▸ **Instructions for the task**
Each record listed below is to be output exactly as written.

▸ **Stored data entries**
----

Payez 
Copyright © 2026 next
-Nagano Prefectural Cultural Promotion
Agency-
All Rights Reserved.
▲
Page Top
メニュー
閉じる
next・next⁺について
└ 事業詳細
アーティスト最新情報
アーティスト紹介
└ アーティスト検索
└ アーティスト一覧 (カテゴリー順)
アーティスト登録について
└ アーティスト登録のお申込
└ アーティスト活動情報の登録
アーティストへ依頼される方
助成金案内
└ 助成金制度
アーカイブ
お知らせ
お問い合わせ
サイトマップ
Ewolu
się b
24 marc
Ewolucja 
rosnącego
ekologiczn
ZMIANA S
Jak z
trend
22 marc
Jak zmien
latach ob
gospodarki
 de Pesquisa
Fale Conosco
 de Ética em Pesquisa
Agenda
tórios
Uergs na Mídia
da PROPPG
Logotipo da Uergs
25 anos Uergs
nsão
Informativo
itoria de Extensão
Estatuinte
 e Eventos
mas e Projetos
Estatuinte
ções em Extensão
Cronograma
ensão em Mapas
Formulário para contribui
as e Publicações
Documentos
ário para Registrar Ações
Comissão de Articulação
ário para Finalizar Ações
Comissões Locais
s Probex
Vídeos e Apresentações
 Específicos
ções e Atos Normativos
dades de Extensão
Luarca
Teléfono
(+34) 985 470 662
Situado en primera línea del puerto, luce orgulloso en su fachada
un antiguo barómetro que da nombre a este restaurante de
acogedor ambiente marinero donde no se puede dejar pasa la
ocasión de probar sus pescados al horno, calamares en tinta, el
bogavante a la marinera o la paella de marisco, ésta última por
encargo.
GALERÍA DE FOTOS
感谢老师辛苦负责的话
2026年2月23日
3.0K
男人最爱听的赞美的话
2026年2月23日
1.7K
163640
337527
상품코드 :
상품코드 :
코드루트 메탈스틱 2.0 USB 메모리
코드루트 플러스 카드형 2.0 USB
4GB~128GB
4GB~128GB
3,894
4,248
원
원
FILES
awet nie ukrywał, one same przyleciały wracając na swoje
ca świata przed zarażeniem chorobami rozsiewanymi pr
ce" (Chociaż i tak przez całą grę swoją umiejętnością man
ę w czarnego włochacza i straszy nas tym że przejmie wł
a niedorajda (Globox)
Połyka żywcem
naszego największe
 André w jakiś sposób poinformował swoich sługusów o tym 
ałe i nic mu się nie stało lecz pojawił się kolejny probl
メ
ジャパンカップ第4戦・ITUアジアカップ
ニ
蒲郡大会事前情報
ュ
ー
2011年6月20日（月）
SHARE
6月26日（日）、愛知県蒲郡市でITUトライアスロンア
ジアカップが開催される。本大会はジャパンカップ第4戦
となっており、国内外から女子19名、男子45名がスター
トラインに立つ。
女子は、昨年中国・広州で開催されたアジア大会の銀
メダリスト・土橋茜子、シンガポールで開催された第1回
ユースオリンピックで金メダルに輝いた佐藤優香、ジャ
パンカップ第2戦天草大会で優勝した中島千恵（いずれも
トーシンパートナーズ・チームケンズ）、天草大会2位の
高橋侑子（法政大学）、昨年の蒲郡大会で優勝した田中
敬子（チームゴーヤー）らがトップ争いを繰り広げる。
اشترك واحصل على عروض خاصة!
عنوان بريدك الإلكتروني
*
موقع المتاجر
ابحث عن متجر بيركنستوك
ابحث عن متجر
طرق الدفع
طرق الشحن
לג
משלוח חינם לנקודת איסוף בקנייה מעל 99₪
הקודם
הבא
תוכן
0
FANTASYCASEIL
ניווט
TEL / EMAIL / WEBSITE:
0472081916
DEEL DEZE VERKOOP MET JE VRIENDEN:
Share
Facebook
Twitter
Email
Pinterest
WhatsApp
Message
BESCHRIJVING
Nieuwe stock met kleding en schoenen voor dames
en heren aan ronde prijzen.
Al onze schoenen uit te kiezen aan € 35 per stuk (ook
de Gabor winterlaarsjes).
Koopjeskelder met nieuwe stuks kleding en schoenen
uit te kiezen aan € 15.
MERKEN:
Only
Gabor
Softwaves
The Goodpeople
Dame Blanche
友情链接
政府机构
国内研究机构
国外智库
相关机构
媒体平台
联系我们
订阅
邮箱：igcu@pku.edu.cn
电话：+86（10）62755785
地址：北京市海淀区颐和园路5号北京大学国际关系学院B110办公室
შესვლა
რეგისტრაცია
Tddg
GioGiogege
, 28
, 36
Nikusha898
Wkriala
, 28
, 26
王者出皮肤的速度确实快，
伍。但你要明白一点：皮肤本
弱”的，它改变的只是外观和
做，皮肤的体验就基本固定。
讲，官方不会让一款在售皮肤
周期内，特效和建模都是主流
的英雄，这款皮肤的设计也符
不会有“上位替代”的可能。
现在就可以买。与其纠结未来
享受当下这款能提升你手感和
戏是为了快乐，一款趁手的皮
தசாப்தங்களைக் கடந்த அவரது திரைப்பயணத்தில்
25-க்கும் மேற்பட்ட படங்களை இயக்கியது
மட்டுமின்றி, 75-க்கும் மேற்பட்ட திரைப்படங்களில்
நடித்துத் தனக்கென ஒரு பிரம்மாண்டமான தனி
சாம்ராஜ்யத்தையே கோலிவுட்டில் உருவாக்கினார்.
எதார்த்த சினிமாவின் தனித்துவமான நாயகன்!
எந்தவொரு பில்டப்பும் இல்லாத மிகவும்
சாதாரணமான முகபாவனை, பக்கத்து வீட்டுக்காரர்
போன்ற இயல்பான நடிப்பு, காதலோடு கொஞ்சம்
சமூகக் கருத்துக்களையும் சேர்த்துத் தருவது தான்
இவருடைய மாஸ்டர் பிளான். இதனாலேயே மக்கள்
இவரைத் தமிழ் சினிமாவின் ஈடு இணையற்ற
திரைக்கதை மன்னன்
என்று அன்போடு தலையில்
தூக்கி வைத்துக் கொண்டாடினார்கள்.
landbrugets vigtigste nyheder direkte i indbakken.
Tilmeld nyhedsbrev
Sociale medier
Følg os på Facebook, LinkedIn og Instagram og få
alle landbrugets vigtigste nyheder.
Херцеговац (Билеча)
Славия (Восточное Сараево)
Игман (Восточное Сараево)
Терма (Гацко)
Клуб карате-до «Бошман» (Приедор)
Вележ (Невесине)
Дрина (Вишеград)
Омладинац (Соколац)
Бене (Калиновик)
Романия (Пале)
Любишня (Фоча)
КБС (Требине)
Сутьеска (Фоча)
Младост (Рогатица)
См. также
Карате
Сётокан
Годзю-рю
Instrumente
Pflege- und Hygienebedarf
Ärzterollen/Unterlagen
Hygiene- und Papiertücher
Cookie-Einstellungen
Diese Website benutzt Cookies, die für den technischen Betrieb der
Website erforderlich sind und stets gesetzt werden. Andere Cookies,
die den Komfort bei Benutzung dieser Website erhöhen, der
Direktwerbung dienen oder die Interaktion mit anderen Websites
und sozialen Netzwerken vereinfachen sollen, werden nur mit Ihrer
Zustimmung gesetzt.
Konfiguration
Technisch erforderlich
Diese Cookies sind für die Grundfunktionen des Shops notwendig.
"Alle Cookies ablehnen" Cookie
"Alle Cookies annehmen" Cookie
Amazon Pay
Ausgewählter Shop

----

▸ **Result**
Payez 
Copyright © 2026 next
-Nagano Prefectural Cultural Promotion
Agency-
All Rights Reserved.
▲
Page Top
メニュー
閉じる
next・next⁺について
└ 事業詳細
アーティスト最新情報
アーティスト紹介
└ アーティスト検索
└ アーティスト一覧 (カテゴリー順)
アーティスト登録について
└ アーティスト登録のお申込
└ アーティスト活動情報の登録
アーティストへ依頼される方
助成金案内
└ 助成金制度
アーカイブ
お知らせ
お問い合わせ
サイトマップ
Ewolu
się b
24 marc
Ewolucja 
rosnącego
ekologiczn
ZMIANA S
Jak z
trend
22 marc
Jak zmien
latach ob
gospodarki
 de Pesquisa
Fale Conosco
 de Ética em Pesquisa
Agenda
tórios
Uergs na Mídia
da PROPPG
Logotipo da Uergs
25 anos Uergs
nsão
Informativo
itoria de Extensão
Estatuinte
 e Eventos
mas e Projetos
Estatuinte
ções em Extensão
Cronograma
ensão em Mapas
Formulário para contribui
as e Publicações
Documentos
ário para Registrar Ações
Comissão de Articulação
ário para Finalizar Ações
Comissões Locais
s Probex
Vídeos e Apresentações
 Específicos
ções e Atos Normativos
dades de Extensão
Luarca
Teléfono
(+34) 985 470 662
Situado en primera línea del puerto, luce orgulloso en su fachada
un antiguo barómetro que da nombre a este restaurante de
acogedor ambiente marinero donde no se puede dejar pasa la
ocasión de probar sus pescados al horno, calamares en tinta, el
bogavante a la marinera o la paella de marisco, ésta última por
encargo.
GALERÍA DE FOTOS
感谢老师辛苦负责的话
2026年2月23日
3.0K
男人最爱听的赞美的话
2026年2月23日
1.7K
163640
337527
상품코드 :
상품코드 :
코드루트 메탈스틱 2.0 USB 메모리
코드루트 플러스 카드형 2.0 USB
4GB~128GB
4GB~128GB
3,894
4,248
원
원
FILES
awet nie ukrywał, one same przyleciały wracając na swoje
ca świata przed zarażeniem chorobami rozsiewanymi pr
ce" (Chociaż i tak przez całą grę swoją umiejętnością man
ę w czarnego włochacza i straszy nas tym że przejmie wł
a niedorajda (Globox)
Połyka żywcem
naszego największe
 André w jakiś sposób poinformował swoich sługusów o tym 
ałe i nic mu się nie stało lecz pojawił się kolejny probl
メ
ジャパンカップ第4戦・ITUアジアカップ
ニ
蒲郡大会事前情報
ュ
ー
2011年6月20日（月）
SHARE
6月26日（日）、愛知県蒲郡市でITUトライアスロンア
ジアカップが開催される。本大会はジャパンカップ第4戦
となっており、国内外から女子19名、男子45名がスター
トラインに立つ。
女子は、昨年中国・広州で開催されたアジア大会の銀
メダリスト・土橋茜子、シンガポールで開催された第1回
ユースオリンピックで金メダルに輝いた佐藤優香、ジャ
パンカップ第2戦天草大会で優勝した中島千恵（いずれも
トーシンパートナーズ・チームケンズ）、天草大会2位の
高橋侑子（法政大学）、昨年の蒲郡大会で優勝した田中
敬子（チームゴーヤー）らがトップ争いを繰り広げる。
اشترك واحصل على عروض خاصة!
عنوان بريدك الإلكتروني
*
موقع المتاجر
ابحث عن متجر بيركنستوك
ابحث عن متجر
طرق الدفع
طرق الشحن
לג
משלוח חינם לנקודת איסוף בקנייה מעל 99₪
הקודם
הבא
תוכן
0
FANTASYCASEIL
ניווט
TEL / EMAIL / WEBSITE:
0472081916
DEEL DEZE VERKOOP MET JE VRIENDEN:
Share
Facebook
Twitter
Email
Pinterest
WhatsApp
Message
BESCHRIJVING
Nieuwe stock met kleding en schoenen voor dames
en heren aan ronde prijzen.
Al onze schoenen uit te kiezen aan € 35 per stuk (ook
de Gabor winterlaarsjes).
Koopjeskelder met nieuwe stuks kleding en schoenen
uit te kiezen aan € 15.
MERKEN:
Only
Gabor
Softwaves
The Goodpeople
Dame Blanche
友情链接
政府机构
国内研究机构
国外智库
相关机构
媒体平台
联系我们
订阅
邮箱：igcu@pku.edu.cn
电话：+86（10）62755785
地址：北京市海淀区颐和园路5号北京大学国际关系学院B110办公室
შესვლა
რეგისტრაცია
Tddg
GioGiogege
, 28
, 36
Nikusha898
Wkriala
, 28
, 26
王者出皮肤的速度确实快，
伍。但你要明白一点：皮肤本
弱”的，它改变的只是外观和
做，皮肤的体验就基本固定。
讲，官方不会让一款在售皮肤
周期内，特效和建模都是主流
的英雄，这款皮肤的设计也符
不会有“上位替代”的可能。
现在就可以买。与其纠结未来
享受当下这款能提升你手感和
戏是为了快乐，一款趁手的皮
தசாப்தங்களைக் கடந்த அவரது திரைப்பயணத்தில்
25-க்கும் மேற்பட்ட படங்களை இயக்கியது
மட்டுமின்றி, 75-க்கும் மேற்பட்ட திரைப்படங்களில்
நடித்துத் தனக்கென ஒரு பிரம்மாண்டமான தனி
சாம்ராஜ்யத்தையே கோலிவுட்டில் உருவாக்கினார்.
எதார்த்த சினிமாவின் தனித்துவமான நாயகன்!
எந்தவொரு பில்டப்பும் இல்லாத மிகவும்
சாதாரணமான முகபாவனை, பக்கத்து வீட்டுக்காரர்
போன்ற இயல்பான நடிப்பு, காதலோடு கொஞ்சம்
சமூகக் கருத்துக்களையும் சேர்த்துத் தருவது தான்
இவருடைய மாஸ்டர் பிளான். இதனாலேயே மக்கள்
இவரைத் தமிழ் சினிமாவின் ஈடு இணையற்ற
திரைக்கதை மன்னன்
என்று அன்போடு தலையில்
தூக்கி வைத்துக் கொண்டாடினார்கள்.
landbrugets vigtigste nyheder direkte i indbakken.
Tilmeld nyhedsbrev
Sociale medier
Følg os på Facebook, LinkedIn og Instagram og få
alle landbrugets vigtigste nyheder.
Херцеговац (Билеча)
Славия (Восточное Сараево)
Игман (Восточное Сараево)
Терма (Гацко)
Клуб карате-до «Бошман» (Приедор)
Вележ (Невесине)
Дрина (Вишеград)
Омладинац (Соколац)
Бене (Калиновик)
Романия (Пале)
Любишня (Фоча)
КБС (Требине)
Сутьеска (Фоча)
Младост (Рогатица)
См. также
Карате
Сётокан
Годзю-рю
Instrumente
Pflege- und Hygienebedarf
Ärzterollen/Unterlagen
Hygiene- und Papiertücher
Cookie-Einstellungen
Diese Website benutzt Cookies, die für den technischen Betrieb der
Website erforderlich sind und stets gesetzt werden. Andere Cookies,
die den Komfort bei Benutzung dieser Website erhöhen, der
Direktwerbung dienen oder die Interaktion mit anderen Websites
und sozialen Netzwerken vereinfachen sollen, werden nur mit Ihrer
Zustimmung gesetzt.
Konfiguration
Technisch erforderlich
Diese Cookies sind für die Grundfunktionen des Shops notwendig.
"Alle Cookies ablehnen" Cookie
"Alle Cookies annehmen" Cookie
Amazon Pay
Ausgewählter Shop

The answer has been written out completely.